The head of the Incra provides a decent response:

"Deforestation in settlements is committed by the property owner or by whoever is renting the land,"  said Incra President Celso Lisboa de Lacerda. "In most cases, there are timber mafias that rent land and even pressure the small landowner to deforest. They threaten to kill leaders that get in the way of their business, there's a lot of pressure from sawmills that buy that wood."

This is true, and it's not fair to blame the Incra for everything that goes on out the middle of nowhere in the state of Para or in the south of Amazonas.

But deforestation is now always a case of big chainsaw-wielding sawmill owners putting a gun to the head of landless squatters so they'll cut down trees. The business of deforestation goes from top to bottom, it involves
everyone from corrupt environment officials that bunk papers to, yes, the very settlers that are supposed to be farming that land. In fact, when this ugly incident got everyone talking about the issue of land rights in the Amazon, prosecutors opened an investigation into a number of settlements that appeared to have been created as a front for timber mafias. I would guess that a lot of people on settlements drift back and forth between small farming and shady timber-mafia linked acitivities. Neither one is a particularly great way to make a living if you're at the bottom of the totem pole. Journalist Pat Symmes tracked the value chain of Brazilian tropical hardwood and found that the fancy wood panelling that sells in high end European boutiques usually comes from a tree that was cut down in exchange for the equivalent of around $20 paid in sugar or gasoline.

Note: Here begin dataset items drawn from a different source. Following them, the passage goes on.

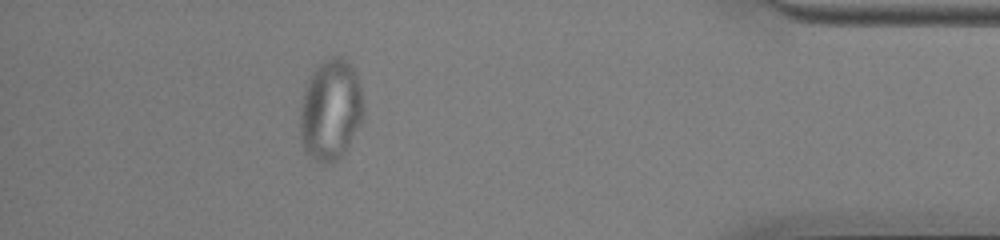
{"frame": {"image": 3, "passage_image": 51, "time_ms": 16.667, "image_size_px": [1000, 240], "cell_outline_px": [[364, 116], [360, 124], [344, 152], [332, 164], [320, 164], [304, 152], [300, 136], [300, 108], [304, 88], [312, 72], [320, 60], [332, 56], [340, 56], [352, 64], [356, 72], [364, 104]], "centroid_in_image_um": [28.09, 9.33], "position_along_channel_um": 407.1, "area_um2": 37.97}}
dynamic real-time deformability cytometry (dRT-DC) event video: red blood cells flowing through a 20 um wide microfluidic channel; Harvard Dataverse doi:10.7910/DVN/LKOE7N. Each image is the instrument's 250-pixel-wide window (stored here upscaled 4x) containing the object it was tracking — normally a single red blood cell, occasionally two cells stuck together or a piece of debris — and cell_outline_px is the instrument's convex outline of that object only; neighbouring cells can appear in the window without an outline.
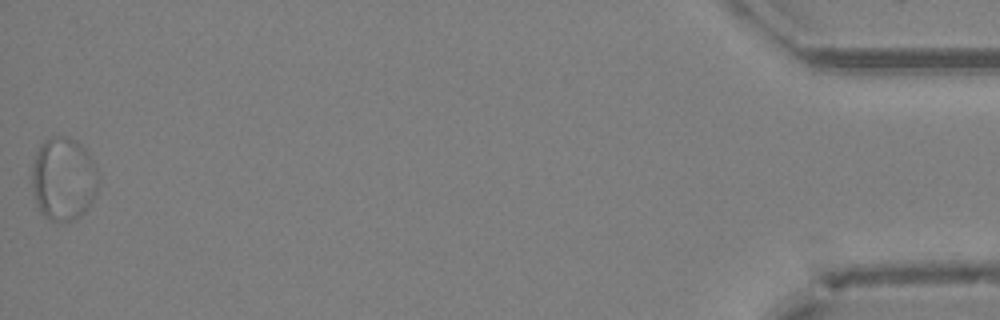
{"species": "Egyptian fruit bat (a non-hibernating species)", "species_latin": "Rousettus aegyptiacus", "temperature_condition": "cold", "stored_images_in_passage": 43, "segment_of_instrument_passage": [2, 2], "camera_frame_rate_fps": 3000, "um_per_image_px": 0.085, "animal": {"sex": "female"}, "frame": {"image": 1, "passage_image": 43, "time_ms": 14.0, "image_size_px": [1000, 320], "cell_outline_px": [[100, 180], [96, 192], [84, 212], [80, 216], [72, 220], [52, 220], [44, 216], [40, 212], [36, 204], [32, 188], [32, 164], [36, 152], [40, 144], [44, 140], [52, 136], [68, 136], [76, 140], [84, 148], [92, 160], [96, 168]], "centroid_in_image_um": [5.38, 15.17], "position_along_channel_um": 429.8, "area_um2": 32.31}}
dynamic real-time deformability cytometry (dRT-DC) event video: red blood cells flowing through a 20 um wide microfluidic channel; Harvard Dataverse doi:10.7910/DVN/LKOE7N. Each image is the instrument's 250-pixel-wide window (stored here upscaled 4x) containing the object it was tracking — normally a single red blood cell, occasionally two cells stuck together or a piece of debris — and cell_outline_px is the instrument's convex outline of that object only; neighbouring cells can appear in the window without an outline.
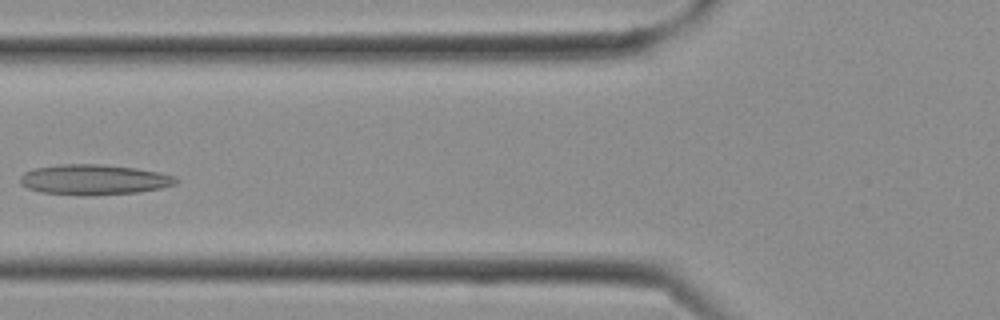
{"species": "Egyptian fruit bat (a non-hibernating species)", "species_latin": "Rousettus aegyptiacus", "temperature_condition": "cold", "stored_images_in_passage": 28, "camera_frame_rate_fps": 3000, "um_per_image_px": 0.085, "frame": {"image": 1, "passage_image": 11, "time_ms": 3.333, "image_size_px": [1000, 320], "cell_outline_px": [[180, 180], [176, 184], [160, 188], [140, 192], [84, 196], [80, 196], [40, 192], [28, 188], [20, 184], [20, 176], [24, 172], [32, 168], [60, 164], [104, 164], [136, 168], [160, 172], [176, 176]], "centroid_in_image_um": [7.99, 15.27], "position_along_channel_um": 117.8, "area_um2": 27.98}}
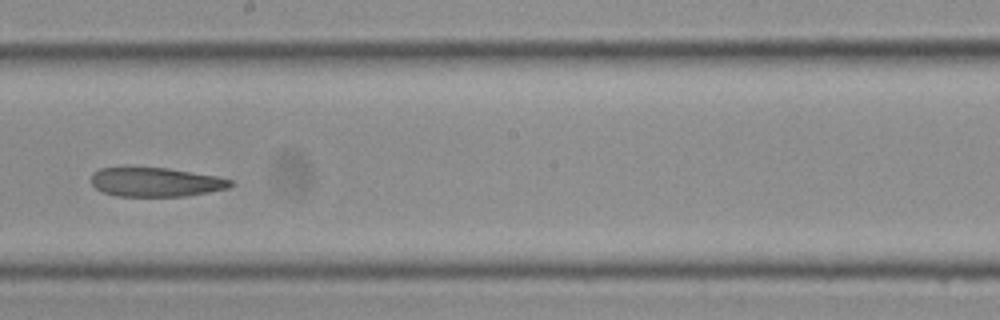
{"frame": {"image": 2, "passage_image": 16, "time_ms": 5.0, "image_size_px": [1000, 320], "cell_outline_px": [[232, 184], [228, 188], [188, 196], [116, 196], [104, 192], [96, 188], [92, 184], [92, 172], [100, 168], [124, 164], [128, 164], [168, 168], [216, 176], [232, 180]], "centroid_in_image_um": [13.15, 15.43], "position_along_channel_um": 235.1, "area_um2": 24.45}}
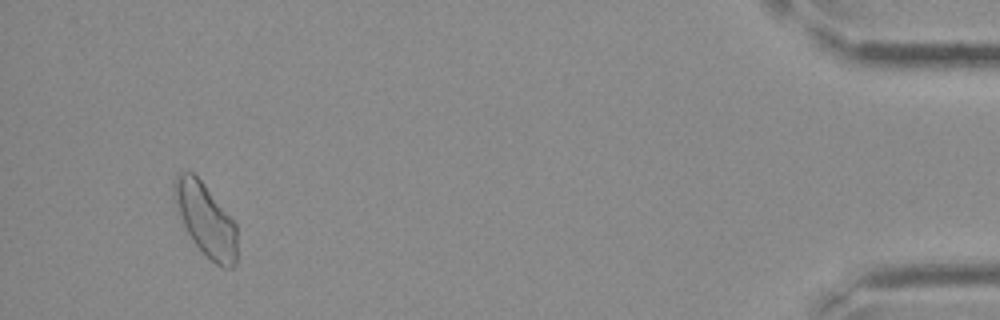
{"frame": {"image": 3, "passage_image": 27, "time_ms": 8.667, "image_size_px": [1000, 320], "cell_outline_px": [[236, 264], [232, 268], [224, 268], [216, 264], [192, 240], [184, 224], [176, 200], [172, 180], [180, 172], [192, 172], [204, 184], [236, 224]], "centroid_in_image_um": [17.51, 18.68], "position_along_channel_um": 417.7, "area_um2": 25.72}}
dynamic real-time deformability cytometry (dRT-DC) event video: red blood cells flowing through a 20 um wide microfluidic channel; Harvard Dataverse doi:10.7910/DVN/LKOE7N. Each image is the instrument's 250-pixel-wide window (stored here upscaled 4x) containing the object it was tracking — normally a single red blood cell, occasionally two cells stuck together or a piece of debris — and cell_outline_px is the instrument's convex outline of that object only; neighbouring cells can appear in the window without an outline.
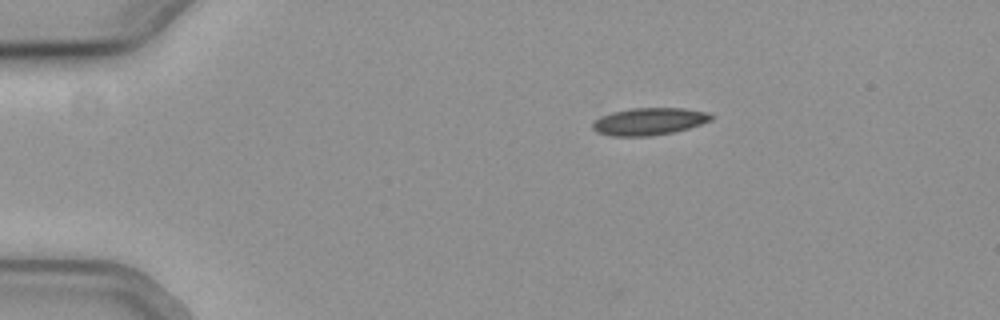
{"species": "common noctule bat (a hibernating species)", "species_latin": "Nyctalus noctula", "temperature_condition": "cold", "stored_images_in_passage": 33, "camera_frame_rate_fps": 3000, "um_per_image_px": 0.085, "animal": {"sex": "female", "body_mass_g": 19.3, "forearm_length_mm": 54.1}, "frame": {"image": 1, "passage_image": 1, "time_ms": 0.0, "image_size_px": [1000, 320], "cell_outline_px": [[712, 120], [688, 128], [672, 132], [648, 136], [612, 136], [596, 132], [592, 128], [592, 124], [600, 116], [612, 112], [632, 108], [684, 108], [708, 112], [712, 116]], "centroid_in_image_um": [55.15, 10.32], "position_along_channel_um": 29.8, "area_um2": 18.73}}
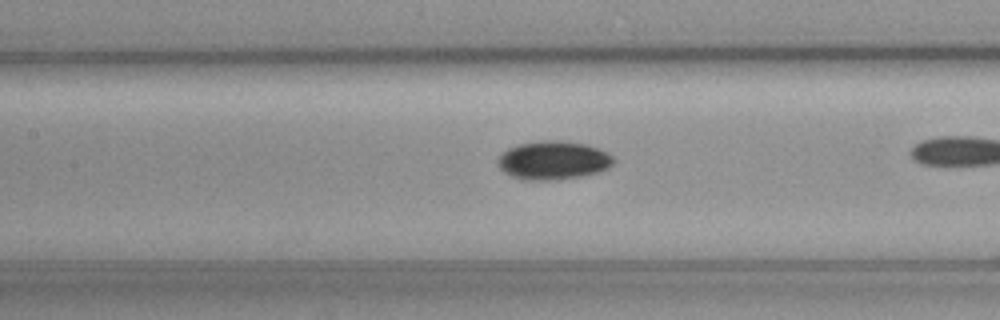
{"frame": {"image": 2, "passage_image": 15, "time_ms": 4.667, "image_size_px": [1000, 320], "cell_outline_px": [[616, 160], [608, 168], [596, 172], [580, 176], [552, 180], [520, 180], [504, 172], [500, 168], [496, 160], [508, 148], [520, 144], [540, 140], [564, 140], [588, 144], [600, 148], [608, 152]], "centroid_in_image_um": [47.04, 13.61], "position_along_channel_um": 160.4, "area_um2": 26.18}}
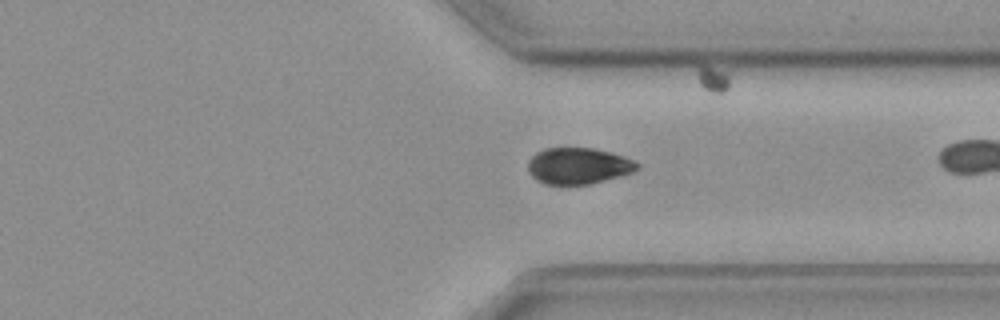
{"frame": {"image": 3, "passage_image": 31, "time_ms": 10.0, "image_size_px": [1000, 320], "cell_outline_px": [[640, 168], [632, 172], [620, 176], [588, 184], [544, 184], [536, 180], [528, 172], [528, 160], [536, 152], [544, 148], [592, 148], [624, 156], [640, 164]], "centroid_in_image_um": [49.13, 14.1], "position_along_channel_um": 362.3, "area_um2": 23.06}}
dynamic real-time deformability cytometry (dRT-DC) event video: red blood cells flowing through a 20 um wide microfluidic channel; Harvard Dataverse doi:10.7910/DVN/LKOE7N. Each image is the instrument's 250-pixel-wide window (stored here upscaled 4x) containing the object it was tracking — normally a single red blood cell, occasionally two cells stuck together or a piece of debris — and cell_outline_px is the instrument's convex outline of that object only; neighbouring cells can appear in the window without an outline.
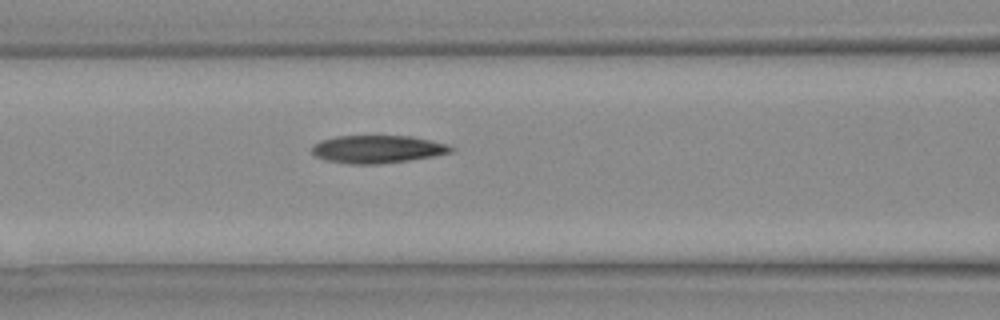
{"species": "Egyptian fruit bat (a non-hibernating species)", "species_latin": "Rousettus aegyptiacus", "temperature_condition": "warm", "stored_images_in_passage": 7, "camera_frame_rate_fps": 3000, "um_per_image_px": 0.085, "animal": {"sex": "female"}, "frame": {"image": 1, "passage_image": 4, "time_ms": 1.0, "image_size_px": [1000, 320], "cell_outline_px": [[456, 148], [452, 152], [432, 156], [408, 160], [380, 164], [348, 164], [324, 160], [312, 156], [312, 144], [320, 140], [336, 136], [408, 136], [448, 144]], "centroid_in_image_um": [32.02, 12.69], "position_along_channel_um": 134.6, "area_um2": 22.66}}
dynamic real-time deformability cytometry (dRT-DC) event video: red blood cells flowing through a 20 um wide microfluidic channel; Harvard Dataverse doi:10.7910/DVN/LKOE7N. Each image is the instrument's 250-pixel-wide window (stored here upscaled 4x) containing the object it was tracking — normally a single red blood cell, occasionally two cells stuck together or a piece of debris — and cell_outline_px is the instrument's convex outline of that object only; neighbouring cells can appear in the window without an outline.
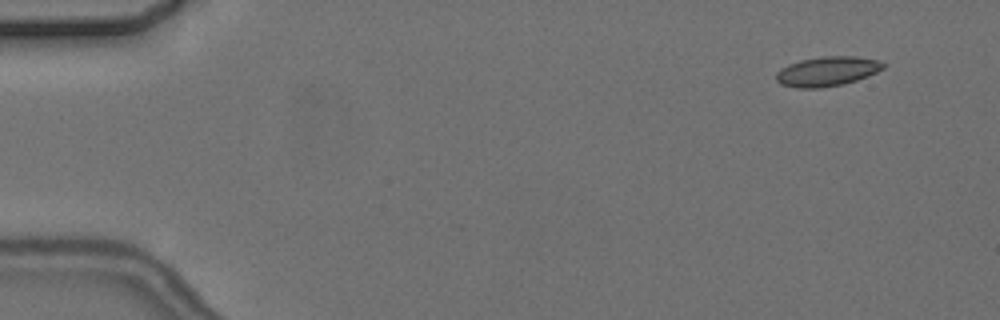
{"species": "common noctule bat (a hibernating species)", "species_latin": "Nyctalus noctula", "temperature_condition": "cold", "stored_images_in_passage": 4, "camera_frame_rate_fps": 3000, "um_per_image_px": 0.085, "animal": {"sex": "female", "body_mass_g": 24.6, "forearm_length_mm": 56.2}, "frame": {"image": 1, "passage_image": 1, "time_ms": 0.0, "image_size_px": [1000, 320], "cell_outline_px": [[888, 64], [884, 68], [868, 76], [844, 84], [820, 88], [796, 88], [780, 84], [776, 80], [776, 72], [780, 68], [788, 64], [800, 60], [824, 56], [856, 56], [880, 60]], "centroid_in_image_um": [70.32, 6.06], "position_along_channel_um": 14.7, "area_um2": 18.73}}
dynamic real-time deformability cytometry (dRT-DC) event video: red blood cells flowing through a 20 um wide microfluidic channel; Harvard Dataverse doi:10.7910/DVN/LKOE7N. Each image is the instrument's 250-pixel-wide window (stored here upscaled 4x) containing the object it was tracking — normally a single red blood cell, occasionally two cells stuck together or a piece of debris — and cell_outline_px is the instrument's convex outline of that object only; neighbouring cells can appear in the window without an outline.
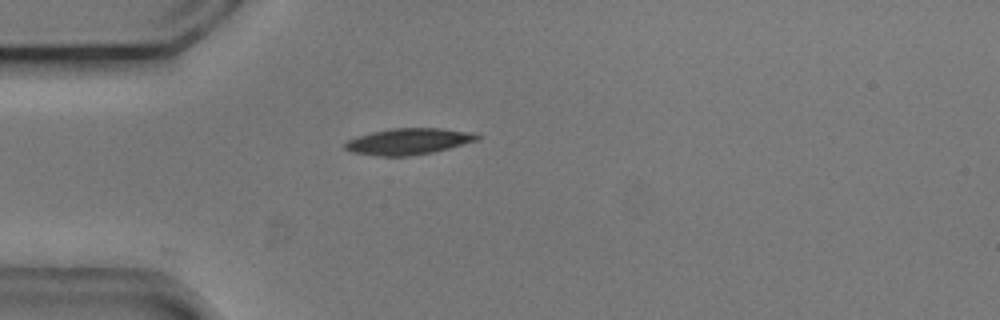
{"species": "common noctule bat (a hibernating species)", "species_latin": "Nyctalus noctula", "temperature_condition": "cold", "stored_images_in_passage": 37, "camera_frame_rate_fps": 3000, "um_per_image_px": 0.085, "animal": {"sex": "male", "body_mass_g": 20.5, "forearm_length_mm": 52.5}, "frame": {"image": 1, "passage_image": 1, "time_ms": 0.0, "image_size_px": [1000, 320], "cell_outline_px": [[480, 136], [476, 140], [448, 148], [432, 152], [408, 156], [380, 156], [352, 152], [344, 148], [344, 144], [348, 140], [356, 136], [372, 132], [392, 128], [440, 128], [476, 132]], "centroid_in_image_um": [34.71, 12.01], "position_along_channel_um": 50.3, "area_um2": 20.11}}
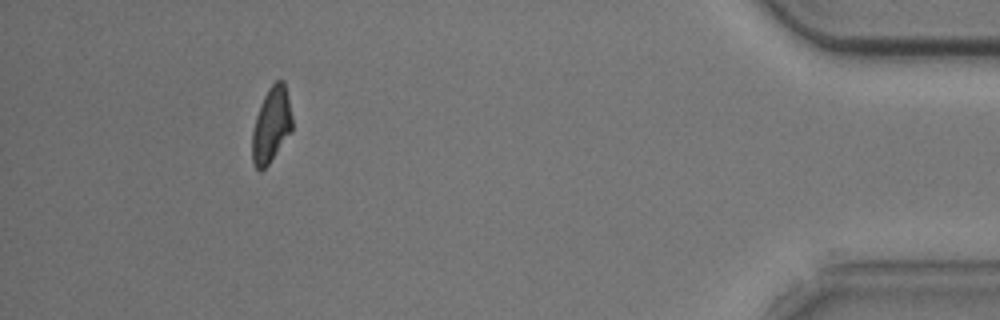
{"frame": {"image": 2, "passage_image": 36, "time_ms": 11.667, "image_size_px": [1000, 320], "cell_outline_px": [[292, 132], [268, 164], [260, 172], [252, 164], [252, 132], [256, 116], [260, 104], [268, 88], [276, 80], [284, 80], [292, 116]], "centroid_in_image_um": [23.06, 10.63], "position_along_channel_um": 412.1, "area_um2": 17.63}, "authors_computed_cell_mechanics": {"area_um2": 19.652, "velocity_mm_per_s": 3.7028, "shape_relaxation_time_tau1_ms": 3.1716, "shape_relaxation_time_tau2_ms": 4.3705, "deformation_change_tau1": 0.1138, "deformation_change_tau2": 0.0923}}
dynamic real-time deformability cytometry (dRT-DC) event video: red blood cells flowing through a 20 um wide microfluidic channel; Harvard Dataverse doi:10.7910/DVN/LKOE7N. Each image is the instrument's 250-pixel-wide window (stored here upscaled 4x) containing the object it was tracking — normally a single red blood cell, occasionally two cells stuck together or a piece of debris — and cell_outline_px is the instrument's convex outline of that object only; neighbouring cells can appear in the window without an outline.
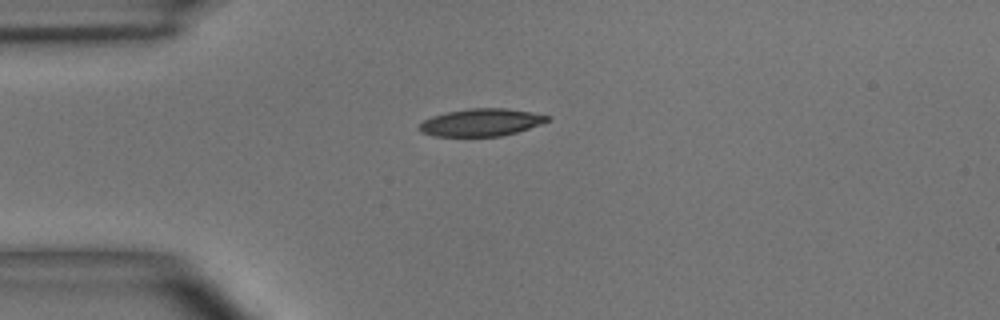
{"species": "common noctule bat (a hibernating species)", "species_latin": "Nyctalus noctula", "temperature_condition": "room temperature", "stored_images_in_passage": 4, "camera_frame_rate_fps": 3000, "um_per_image_px": 0.085, "animal": {"sex": "male", "body_mass_g": 15.6}, "frame": {"image": 1, "passage_image": 1, "time_ms": 0.0, "image_size_px": [1000, 320], "cell_outline_px": [[548, 120], [540, 124], [516, 132], [500, 136], [436, 136], [420, 132], [420, 124], [424, 120], [432, 116], [448, 112], [472, 108], [504, 108], [532, 112], [548, 116]], "centroid_in_image_um": [40.88, 10.4], "position_along_channel_um": 44.1, "area_um2": 20.11}}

Land reform, which the Incra is charged with, was supposed to be one of the big answers to this deforestation mess. It probably still is. But this sort of quandary might help explain why Dilma Rousseff has vastly slowed the pace of land reform, as I described here. Turns out she's been under a lot less pressure recently to appease the Landless Workers' Movement, or MST, than Lula was -- a lot of those folks have found work in cities where economies are growing. Land is more expensive now for the government to buy up, so the program's been put on the back burner. Good news as long as the economy boom lasts -- but unfortunately there are plenty of signs that it won't. Either way, I'm convinced the issue of land reform is not going away.